Como 'Terminator'

Antonia Nogales

Periodista & docente. Enseño en Universidad de Zaragoza. Doctora por la Universidad de Sevilla. Presido Laboratorio de Estudios en Comunicación de la Universidad de Sevilla. Investigo en Grupo de Investigación en Comunicación e Información Digital de la Universidad de Zaragoza.

Un momento de un partido de la Selección esta Eurocopa.
Un momento de un partido de la Selección esta Eurocopa.

No es la primera vez que siento que no me interesa nada lo que trae loco a medio mundo. Me está pasando ahora con la Eurocopa. Resulta que veo los balcones con banderas, la gente yéndose antes a casa para ver los partidos y escucho la euforia de los vecinos con cada gol y no siento nada. Pero nada de nada. Creo que mis palabras se entenderían mejor si las motivara un desarraigo justificado, si no me sintiera española o si perteneciera a los CDR. Pero no es así. No es que sienta que este país no es el mío —aunque muchas veces no lo reconozca— ni que me incomoden en exceso las banderas ni que aborrezca ese sentimiento de pertenencia nacional. La explicación es mucho más vulgar y más mundana: simplemente, no me interesa. Sin objeciones ideológicas, ni motivos de alto rango intelectual, ni siquiera porque sienta que el pan y circo del fútbol es el opio que mantiene dormida a esta sociedad. No es eso. No lo es porque el fútbol me gusta y tampoco lo es porque, aunque le quitemos el balompié, a esta sociedad no hay quien la despierte. Simplemente, no me interesa.

Nunca he comprendido por qué la selección nacional es capaz de movilizar a un país entero. Debe de ser por lo de nacional. Consigue que entre propios y ajenos se desate la locura y los hace sentirse importantes por lo que hagan otros. Esto de revestir de entusiasmo cada gesto y de identificarse con los logros de unos cuantos no es exclusivo del deporte pero sí encuentra en él una de sus máximas expresiones. Y así avanzan estos días de calor y relajación pandémica, con el ritual frecuente de pedir comida a domicilio y ver partido tras partido en nuestras pantallas de plasma. Con menos comensales de lo deseado, eso sí. Y mientras los vemos —o no los vemos— soñamos con el verano que se nos avecina, con guardar las mascarillas de una puñetera vez y con remojarnos los pies en la orilla sintiendo cómo la brisa del mar se adentra en nuestras fosas nasales sin tejido de por medio. Y ese es para mí el gran triunfo, la única victoria que tengo en mente, la única que me interesa.
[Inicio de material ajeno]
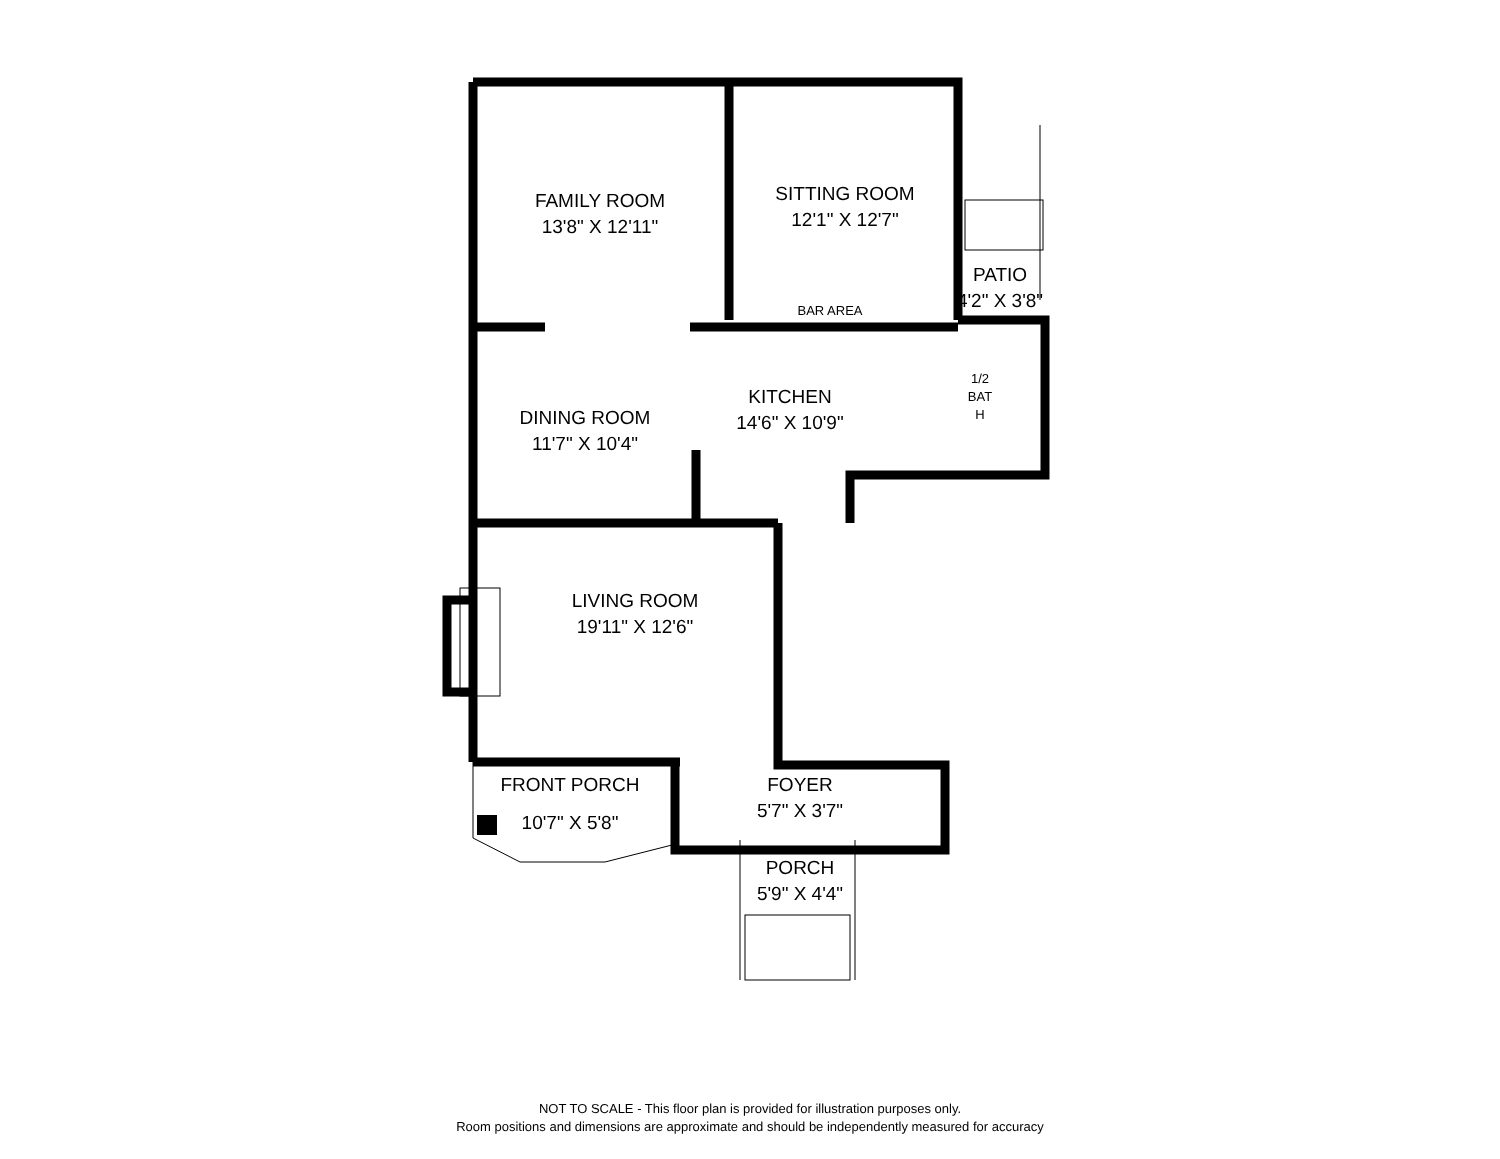FAMILY ROOM
13'8" X 12'11"
SITTING ROOM
12'1" X 12'7"
PATIO
4'2" X 3'8"
BAR AREA
KITCHEN
14'6" X 10'9"
1/2
BAT
H
DINING ROOM
11'7" X 10'4"
LIVING ROOM
19'11" X 12'6"
FRONT PORCH
10'7" X 5'8"
FOYER
5'7" X 3'7"
PORCH
5'9" X 4'4"
NOT TO SCALE - This floor plan is provided for illustration purposes only.
Room positions and dimensions are approximate and should be independently measured for accuracy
Si hace dos semanas hablábamos del poder de lo intrascendente en los tiempos que corren, hay que reconocer que la selección de fútbol está bastantes escalones por encima. Porque nunca han hecho falta pandemias mundiales, ni confinamientos domiciliarios, ni más de ochenta mil muertos para que la roja fuera patrimonio de todos, orgullo de tantos y prioridad para muchos. No en vano, los partidos de la selección nacional son considerados por la normativa audiovisual contenidos de interés general. Un interés público y un interés del público que a mí siguen sin decirme nada. Sobre todo en estos tiempos de bonanza, en los que se ganan títulos y se compite a gran nivel, me gustaría sentirme como todos ellos. Por el momento no puedo evitar emular al Terminator cuando, con toda la emoción de la que es capaz una máquina, le confiesa a John Connor aquello de “ahora sé por qué lloráis, pero es algo que yo nunca podré hacer”. Pues eso me pasa a mí con este tema, que ni me toca ni me conmueve. Pido perdón de antemano al graderío patrio. Sencillamente, no me interesa.